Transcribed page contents
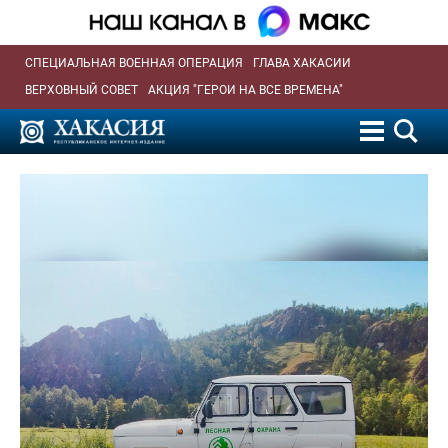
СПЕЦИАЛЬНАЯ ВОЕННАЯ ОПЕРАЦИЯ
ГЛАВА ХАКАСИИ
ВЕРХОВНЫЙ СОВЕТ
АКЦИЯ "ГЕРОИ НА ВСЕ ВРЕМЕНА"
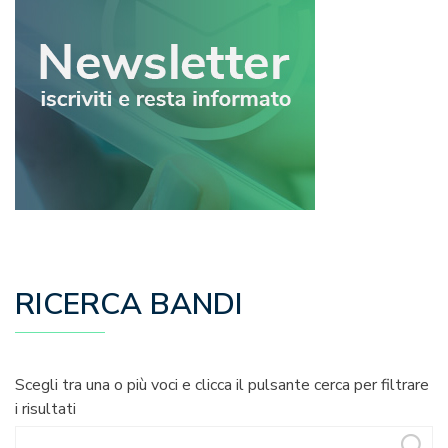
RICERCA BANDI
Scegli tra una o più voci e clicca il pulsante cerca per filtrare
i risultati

▸ Exercise:
Exactly as written, print each entry, leaving all pictures out.

▸ Answer to this exercise:
СПЕЦИАЛЬНАЯ ВОЕННАЯ ОПЕРАЦИЯ
ГЛАВА ХАКАСИИ
ВЕРХОВНЫЙ СОВЕТ
АКЦИЯ "ГЕРОИ НА ВСЕ ВРЕМЕНА"
RICERCA BANDI
Scegli tra una o più voci e clicca il pulsante cerca per filtrare
i risultati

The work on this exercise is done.